In the newest version, Congree announced a comprehensive revision of the administration module and many new features for the English language.
Particularly in times in which the use of machine translation (MT) is increasing, the computer-based verification of text quality is becoming increasingly important. In this context, I want to focus on the quality of the source text, even though Congree can also be used for translated texts as long as the language is supported. However, one point is clear: the less ambiguous the source text, the better the translation (MT output or human translation).
The Congree Authoring Server consists of three components offering authoring assistance: linguistic language check, terminology component, and authoring memory.

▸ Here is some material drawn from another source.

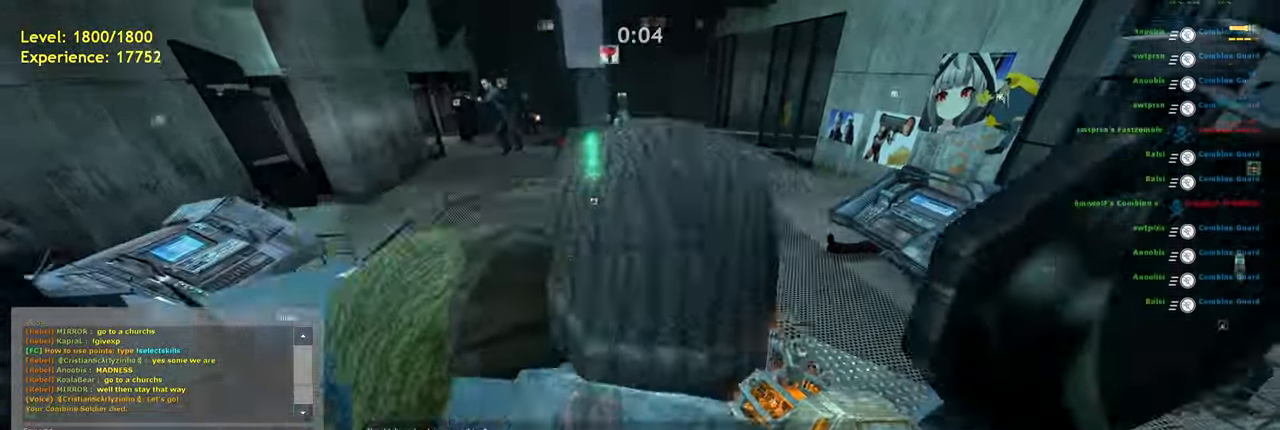
{"keys": [], "mouse": [], "events": [[20, "r", "up"], [60, "space", "down"], [180, "space", "up"]]}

Prices vary depending on the number of concurrent users, selected modules and languages, and the editor environment.
Even without a great demand for translations, corporate language in general plays an important role for companies to individually describe their unique products and create a consistent brand image.
The Congree Authoring Server
The heart of the system is the Congree Authoring Server that is customizable and uses three different resources to optimize a company’s content:
1) The Rule-based Congree Language Check ensures the correct use of language and style rules. This does not only cover correct spelling, grammar and terminology but also the adherence to predefined Style Guides.
2) The terminology component uses the information of either an existing, third-party terminology system (such as SDL MultiTerm) or an internal terminology list to check for consistent and correct term use.
3) The Authoring Memory is a repository for sentences. It can be compared to the functionality of translation memories in CAT tools. Congree can detect text segments that are similar to new sentences that were written and approved in the past. Through more consistent and identical sentences there is a big potential to lower costs in the subsequent translation process because more 100% matches are produced.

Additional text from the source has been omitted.